• [Exercise material]:
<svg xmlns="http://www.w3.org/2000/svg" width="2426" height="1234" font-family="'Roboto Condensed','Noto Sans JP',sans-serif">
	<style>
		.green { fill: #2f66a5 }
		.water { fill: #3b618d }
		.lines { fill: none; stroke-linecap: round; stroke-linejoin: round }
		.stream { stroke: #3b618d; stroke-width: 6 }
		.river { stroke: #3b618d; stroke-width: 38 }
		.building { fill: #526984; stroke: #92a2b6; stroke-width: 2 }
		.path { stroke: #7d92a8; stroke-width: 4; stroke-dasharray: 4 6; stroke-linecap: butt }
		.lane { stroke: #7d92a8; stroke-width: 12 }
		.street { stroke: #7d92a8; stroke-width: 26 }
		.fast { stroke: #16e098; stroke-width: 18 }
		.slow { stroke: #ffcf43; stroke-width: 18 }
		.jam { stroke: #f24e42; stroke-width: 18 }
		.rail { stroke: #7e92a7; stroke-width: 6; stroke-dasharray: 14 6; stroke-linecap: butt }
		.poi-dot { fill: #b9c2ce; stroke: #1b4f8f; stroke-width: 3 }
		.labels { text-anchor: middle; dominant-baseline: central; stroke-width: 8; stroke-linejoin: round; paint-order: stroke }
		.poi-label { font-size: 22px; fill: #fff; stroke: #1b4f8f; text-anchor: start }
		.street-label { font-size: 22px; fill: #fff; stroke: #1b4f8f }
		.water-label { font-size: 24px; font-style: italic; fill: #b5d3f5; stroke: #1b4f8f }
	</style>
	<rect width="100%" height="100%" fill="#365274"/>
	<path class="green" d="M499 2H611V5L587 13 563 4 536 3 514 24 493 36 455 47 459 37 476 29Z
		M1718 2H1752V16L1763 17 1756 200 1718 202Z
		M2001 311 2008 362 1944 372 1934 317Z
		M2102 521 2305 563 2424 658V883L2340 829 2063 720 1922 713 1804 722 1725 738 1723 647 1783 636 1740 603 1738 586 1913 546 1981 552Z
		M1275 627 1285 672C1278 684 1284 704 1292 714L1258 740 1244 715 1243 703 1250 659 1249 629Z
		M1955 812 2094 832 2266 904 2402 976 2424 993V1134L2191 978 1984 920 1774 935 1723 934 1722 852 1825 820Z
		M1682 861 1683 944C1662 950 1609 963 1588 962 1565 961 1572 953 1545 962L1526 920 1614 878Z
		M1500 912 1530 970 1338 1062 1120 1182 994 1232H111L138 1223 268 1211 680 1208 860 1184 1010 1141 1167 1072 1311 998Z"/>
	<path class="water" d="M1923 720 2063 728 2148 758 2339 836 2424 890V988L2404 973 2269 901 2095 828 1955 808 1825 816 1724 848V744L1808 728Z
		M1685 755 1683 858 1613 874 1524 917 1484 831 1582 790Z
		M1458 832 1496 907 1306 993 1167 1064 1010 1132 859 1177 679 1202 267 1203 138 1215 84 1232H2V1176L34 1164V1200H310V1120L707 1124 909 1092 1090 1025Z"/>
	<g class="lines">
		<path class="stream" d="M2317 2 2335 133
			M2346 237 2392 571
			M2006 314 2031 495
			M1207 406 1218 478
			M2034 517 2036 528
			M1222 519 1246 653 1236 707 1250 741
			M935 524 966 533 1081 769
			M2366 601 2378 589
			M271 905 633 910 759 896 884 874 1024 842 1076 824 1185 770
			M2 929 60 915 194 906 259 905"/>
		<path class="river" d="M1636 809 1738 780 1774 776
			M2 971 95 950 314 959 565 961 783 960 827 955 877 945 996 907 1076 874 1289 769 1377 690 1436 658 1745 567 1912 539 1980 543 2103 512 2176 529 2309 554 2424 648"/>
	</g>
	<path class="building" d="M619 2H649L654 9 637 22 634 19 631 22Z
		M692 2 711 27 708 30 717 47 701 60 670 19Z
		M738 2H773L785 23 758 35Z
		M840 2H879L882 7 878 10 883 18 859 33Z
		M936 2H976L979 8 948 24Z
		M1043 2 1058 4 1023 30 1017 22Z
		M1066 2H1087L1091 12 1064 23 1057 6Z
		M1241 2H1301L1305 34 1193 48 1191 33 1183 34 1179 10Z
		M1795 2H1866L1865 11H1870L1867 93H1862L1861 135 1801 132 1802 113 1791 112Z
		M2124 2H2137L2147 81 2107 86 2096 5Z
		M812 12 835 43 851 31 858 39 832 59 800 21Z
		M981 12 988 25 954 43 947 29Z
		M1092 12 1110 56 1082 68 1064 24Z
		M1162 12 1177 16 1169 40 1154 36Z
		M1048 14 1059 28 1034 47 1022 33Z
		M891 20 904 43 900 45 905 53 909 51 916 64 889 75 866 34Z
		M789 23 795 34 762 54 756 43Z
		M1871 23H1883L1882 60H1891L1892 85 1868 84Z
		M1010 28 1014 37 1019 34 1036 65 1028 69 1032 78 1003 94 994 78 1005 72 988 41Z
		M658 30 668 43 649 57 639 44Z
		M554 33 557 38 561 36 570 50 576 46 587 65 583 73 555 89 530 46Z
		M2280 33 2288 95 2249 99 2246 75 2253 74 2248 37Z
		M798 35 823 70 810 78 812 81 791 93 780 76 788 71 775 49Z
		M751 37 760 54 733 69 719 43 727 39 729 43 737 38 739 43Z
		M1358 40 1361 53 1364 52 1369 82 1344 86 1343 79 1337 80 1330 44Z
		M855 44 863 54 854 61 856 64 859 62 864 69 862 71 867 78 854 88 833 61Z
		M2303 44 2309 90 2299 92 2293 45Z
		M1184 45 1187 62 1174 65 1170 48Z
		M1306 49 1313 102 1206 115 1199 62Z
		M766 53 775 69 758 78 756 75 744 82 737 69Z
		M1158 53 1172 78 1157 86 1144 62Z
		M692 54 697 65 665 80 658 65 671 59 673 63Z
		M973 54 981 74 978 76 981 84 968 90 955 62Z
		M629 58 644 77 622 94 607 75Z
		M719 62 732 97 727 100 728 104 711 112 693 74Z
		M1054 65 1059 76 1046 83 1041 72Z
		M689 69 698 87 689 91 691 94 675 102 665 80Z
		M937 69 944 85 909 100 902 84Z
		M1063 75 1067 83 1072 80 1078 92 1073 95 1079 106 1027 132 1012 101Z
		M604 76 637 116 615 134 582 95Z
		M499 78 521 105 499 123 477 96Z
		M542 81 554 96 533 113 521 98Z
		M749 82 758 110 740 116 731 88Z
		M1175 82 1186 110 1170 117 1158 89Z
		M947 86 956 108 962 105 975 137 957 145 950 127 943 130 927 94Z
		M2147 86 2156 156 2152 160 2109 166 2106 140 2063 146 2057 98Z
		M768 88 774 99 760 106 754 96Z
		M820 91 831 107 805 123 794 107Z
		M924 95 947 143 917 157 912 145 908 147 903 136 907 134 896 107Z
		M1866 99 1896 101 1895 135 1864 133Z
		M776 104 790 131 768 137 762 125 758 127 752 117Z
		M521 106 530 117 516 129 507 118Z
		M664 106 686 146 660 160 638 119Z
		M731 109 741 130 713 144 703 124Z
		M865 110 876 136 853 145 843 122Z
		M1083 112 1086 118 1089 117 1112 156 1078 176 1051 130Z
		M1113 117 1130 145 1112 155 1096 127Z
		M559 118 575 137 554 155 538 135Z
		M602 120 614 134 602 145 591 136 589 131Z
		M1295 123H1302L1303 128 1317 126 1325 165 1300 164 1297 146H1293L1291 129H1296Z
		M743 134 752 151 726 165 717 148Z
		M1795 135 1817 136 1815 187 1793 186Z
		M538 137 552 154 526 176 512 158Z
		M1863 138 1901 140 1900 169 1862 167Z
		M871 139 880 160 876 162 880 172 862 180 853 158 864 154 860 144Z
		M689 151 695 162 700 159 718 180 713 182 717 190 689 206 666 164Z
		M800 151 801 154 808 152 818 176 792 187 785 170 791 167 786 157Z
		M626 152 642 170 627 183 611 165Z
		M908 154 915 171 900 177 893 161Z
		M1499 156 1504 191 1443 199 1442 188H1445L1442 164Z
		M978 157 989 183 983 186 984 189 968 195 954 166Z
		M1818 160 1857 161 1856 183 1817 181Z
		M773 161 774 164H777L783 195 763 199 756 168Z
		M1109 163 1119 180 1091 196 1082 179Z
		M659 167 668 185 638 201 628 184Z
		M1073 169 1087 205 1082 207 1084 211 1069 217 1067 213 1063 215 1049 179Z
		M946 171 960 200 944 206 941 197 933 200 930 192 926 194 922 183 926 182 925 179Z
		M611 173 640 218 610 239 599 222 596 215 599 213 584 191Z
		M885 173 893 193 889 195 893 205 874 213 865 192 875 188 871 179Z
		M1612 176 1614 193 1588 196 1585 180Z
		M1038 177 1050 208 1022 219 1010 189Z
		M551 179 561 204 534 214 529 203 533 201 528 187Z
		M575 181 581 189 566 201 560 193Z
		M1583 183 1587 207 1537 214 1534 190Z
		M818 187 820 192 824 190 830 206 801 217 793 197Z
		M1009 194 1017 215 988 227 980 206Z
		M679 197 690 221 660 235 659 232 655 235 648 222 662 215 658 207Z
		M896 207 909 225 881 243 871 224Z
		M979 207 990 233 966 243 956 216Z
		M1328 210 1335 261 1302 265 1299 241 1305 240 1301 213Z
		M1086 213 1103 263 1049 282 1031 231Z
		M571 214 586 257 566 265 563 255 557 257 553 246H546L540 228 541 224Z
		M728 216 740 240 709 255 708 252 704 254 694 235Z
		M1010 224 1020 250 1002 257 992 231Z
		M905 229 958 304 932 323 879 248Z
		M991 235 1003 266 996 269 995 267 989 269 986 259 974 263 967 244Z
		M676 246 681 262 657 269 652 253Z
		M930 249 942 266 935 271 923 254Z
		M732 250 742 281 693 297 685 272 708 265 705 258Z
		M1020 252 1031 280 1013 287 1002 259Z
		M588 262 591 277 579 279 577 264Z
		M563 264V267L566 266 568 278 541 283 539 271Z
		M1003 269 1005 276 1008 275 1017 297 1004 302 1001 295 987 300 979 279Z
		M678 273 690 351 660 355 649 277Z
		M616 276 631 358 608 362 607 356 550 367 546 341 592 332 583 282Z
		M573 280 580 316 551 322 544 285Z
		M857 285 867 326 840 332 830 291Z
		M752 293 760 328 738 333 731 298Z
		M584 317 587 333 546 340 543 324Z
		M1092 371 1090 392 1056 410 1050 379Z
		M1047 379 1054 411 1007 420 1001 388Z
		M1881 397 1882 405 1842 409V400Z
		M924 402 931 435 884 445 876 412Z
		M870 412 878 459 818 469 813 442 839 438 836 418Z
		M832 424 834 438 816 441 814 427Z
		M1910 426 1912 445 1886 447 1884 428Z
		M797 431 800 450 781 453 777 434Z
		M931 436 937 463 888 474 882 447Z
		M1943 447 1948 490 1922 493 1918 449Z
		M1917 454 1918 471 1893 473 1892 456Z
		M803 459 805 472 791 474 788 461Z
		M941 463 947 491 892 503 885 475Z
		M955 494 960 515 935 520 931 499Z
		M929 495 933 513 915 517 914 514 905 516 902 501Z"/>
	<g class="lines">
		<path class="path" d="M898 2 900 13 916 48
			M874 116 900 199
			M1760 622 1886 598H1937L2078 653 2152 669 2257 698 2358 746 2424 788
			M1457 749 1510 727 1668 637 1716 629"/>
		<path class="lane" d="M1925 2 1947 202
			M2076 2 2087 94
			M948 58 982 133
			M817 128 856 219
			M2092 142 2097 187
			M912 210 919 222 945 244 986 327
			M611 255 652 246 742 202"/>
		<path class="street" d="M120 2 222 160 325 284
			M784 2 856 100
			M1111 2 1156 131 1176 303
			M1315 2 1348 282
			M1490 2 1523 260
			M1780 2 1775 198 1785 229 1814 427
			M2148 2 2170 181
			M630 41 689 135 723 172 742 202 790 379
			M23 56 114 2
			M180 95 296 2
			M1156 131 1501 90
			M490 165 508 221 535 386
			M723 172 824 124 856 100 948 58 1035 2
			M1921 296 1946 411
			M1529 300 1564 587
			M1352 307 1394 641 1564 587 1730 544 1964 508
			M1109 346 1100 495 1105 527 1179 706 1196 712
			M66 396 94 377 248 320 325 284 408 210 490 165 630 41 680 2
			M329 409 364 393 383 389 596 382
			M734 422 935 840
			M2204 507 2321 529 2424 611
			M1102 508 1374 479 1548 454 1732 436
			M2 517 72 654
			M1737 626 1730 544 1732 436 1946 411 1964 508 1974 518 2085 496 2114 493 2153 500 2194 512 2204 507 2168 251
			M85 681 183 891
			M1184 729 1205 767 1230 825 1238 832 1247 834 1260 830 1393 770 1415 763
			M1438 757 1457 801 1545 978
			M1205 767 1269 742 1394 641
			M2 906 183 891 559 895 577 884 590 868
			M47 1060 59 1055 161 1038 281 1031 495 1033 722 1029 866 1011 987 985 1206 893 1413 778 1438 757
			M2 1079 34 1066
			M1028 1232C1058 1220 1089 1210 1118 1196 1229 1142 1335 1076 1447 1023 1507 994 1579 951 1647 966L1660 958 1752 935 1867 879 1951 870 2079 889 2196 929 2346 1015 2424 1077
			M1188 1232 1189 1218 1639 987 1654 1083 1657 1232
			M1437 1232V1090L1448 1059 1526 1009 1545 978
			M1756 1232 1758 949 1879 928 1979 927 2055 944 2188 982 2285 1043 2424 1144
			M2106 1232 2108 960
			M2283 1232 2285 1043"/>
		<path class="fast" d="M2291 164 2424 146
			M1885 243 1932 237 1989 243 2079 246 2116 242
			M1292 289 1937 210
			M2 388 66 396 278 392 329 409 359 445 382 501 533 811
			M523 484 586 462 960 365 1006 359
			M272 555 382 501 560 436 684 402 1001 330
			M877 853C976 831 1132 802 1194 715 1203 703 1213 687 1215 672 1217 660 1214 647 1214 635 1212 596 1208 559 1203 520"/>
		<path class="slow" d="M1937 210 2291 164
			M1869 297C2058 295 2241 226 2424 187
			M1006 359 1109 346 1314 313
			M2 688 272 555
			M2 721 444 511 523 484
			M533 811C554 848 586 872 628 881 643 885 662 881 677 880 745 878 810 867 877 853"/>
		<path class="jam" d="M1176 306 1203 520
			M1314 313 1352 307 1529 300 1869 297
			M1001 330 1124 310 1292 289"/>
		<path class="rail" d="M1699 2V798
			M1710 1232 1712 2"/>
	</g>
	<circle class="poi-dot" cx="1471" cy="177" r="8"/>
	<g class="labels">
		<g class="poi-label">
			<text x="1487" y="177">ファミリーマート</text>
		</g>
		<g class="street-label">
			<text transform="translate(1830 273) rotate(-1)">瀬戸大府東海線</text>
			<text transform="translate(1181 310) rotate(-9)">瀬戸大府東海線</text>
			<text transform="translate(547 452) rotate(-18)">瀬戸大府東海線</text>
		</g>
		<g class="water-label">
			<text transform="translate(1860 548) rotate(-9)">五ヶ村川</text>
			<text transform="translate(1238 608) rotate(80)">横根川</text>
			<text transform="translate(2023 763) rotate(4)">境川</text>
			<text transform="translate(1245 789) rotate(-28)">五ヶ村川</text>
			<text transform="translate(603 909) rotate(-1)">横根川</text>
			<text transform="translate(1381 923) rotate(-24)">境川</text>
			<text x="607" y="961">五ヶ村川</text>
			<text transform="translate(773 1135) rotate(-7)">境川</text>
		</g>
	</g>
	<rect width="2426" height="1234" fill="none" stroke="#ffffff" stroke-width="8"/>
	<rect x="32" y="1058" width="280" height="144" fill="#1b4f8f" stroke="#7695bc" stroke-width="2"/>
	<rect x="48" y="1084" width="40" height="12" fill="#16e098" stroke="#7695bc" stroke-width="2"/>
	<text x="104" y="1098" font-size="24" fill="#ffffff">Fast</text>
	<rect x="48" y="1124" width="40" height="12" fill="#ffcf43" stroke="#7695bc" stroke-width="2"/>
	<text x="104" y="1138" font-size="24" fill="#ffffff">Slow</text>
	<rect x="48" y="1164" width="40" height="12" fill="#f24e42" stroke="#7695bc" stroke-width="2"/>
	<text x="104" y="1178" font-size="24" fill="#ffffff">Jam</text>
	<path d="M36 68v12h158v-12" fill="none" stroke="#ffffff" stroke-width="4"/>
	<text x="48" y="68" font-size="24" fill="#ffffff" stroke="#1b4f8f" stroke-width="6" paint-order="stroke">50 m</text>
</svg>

• [Work instruction]: Beginning with the line holding "M1207 406 1218 478" and ending with the line holding "M499 78 521 105 499 123 477 96Z", write out the stretch of material above exactly; add no further lines.

• [Solution for this task]:
			M1207 406 1218 478
			M2034 517 2036 528
			M1222 519 1246 653 1236 707 1250 741
			M935 524 966 533 1081 769
			M2366 601 2378 589
			M271 905 633 910 759 896 884 874 1024 842 1076 824 1185 770
			M2 929 60 915 194 906 259 905"/>
		<path class="river" d="M1636 809 1738 780 1774 776
			M2 971 95 950 314 959 565 961 783 960 827 955 877 945 996 907 1076 874 1289 769 1377 690 1436 658 1745 567 1912 539 1980 543 2103 512 2176 529 2309 554 2424 648"/>
	</g>
	<path class="building" d="M619 2H649L654 9 637 22 634 19 631 22Z
		M692 2 711 27 708 30 717 47 701 60 670 19Z
		M738 2H773L785 23 758 35Z
		M840 2H879L882 7 878 10 883 18 859 33Z
		M936 2H976L979 8 948 24Z
		M1043 2 1058 4 1023 30 1017 22Z
		M1066 2H1087L1091 12 1064 23 1057 6Z
		M1241 2H1301L1305 34 1193 48 1191 33 1183 34 1179 10Z
		M1795 2H1866L1865 11H1870L1867 93H1862L1861 135 1801 132 1802 113 1791 112Z
		M2124 2H2137L2147 81 2107 86 2096 5Z
		M812 12 835 43 851 31 858 39 832 59 800 21Z
		M981 12 988 25 954 43 947 29Z
		M1092 12 1110 56 1082 68 1064 24Z
		M1162 12 1177 16 1169 40 1154 36Z
		M1048 14 1059 28 1034 47 1022 33Z
		M891 20 904 43 900 45 905 53 909 51 916 64 889 75 866 34Z
		M789 23 795 34 762 54 756 43Z
		M1871 23H1883L1882 60H1891L1892 85 1868 84Z
		M1010 28 1014 37 1019 34 1036 65 1028 69 1032 78 1003 94 994 78 1005 72 988 41Z
		M658 30 668 43 649 57 639 44Z
		M554 33 557 38 561 36 570 50 576 46 587 65 583 73 555 89 530 46Z
		M2280 33 2288 95 2249 99 2246 75 2253 74 2248 37Z
		M798 35 823 70 810 78 812 81 791 93 780 76 788 71 775 49Z
		M751 37 760 54 733 69 719 43 727 39 729 43 737 38 739 43Z
		M1358 40 1361 53 1364 52 1369 82 1344 86 1343 79 1337 80 1330 44Z
		M855 44 863 54 854 61 856 64 859 62 864 69 862 71 867 78 854 88 833 61Z
		M2303 44 2309 90 2299 92 2293 45Z
		M1184 45 1187 62 1174 65 1170 48Z
		M1306 49 1313 102 1206 115 1199 62Z
		M766 53 775 69 758 78 756 75 744 82 737 69Z
		M1158 53 1172 78 1157 86 1144 62Z
		M692 54 697 65 665 80 658 65 671 59 673 63Z
		M973 54 981 74 978 76 981 84 968 90 955 62Z
		M629 58 644 77 622 94 607 75Z
		M719 62 732 97 727 100 728 104 711 112 693 74Z
		M1054 65 1059 76 1046 83 1041 72Z
		M689 69 698 87 689 91 691 94 675 102 665 80Z
		M937 69 944 85 909 100 902 84Z
		M1063 75 1067 83 1072 80 1078 92 1073 95 1079 106 1027 132 1012 101Z
		M604 76 637 116 615 134 582 95Z
		M499 78 521 105 499 123 477 96Z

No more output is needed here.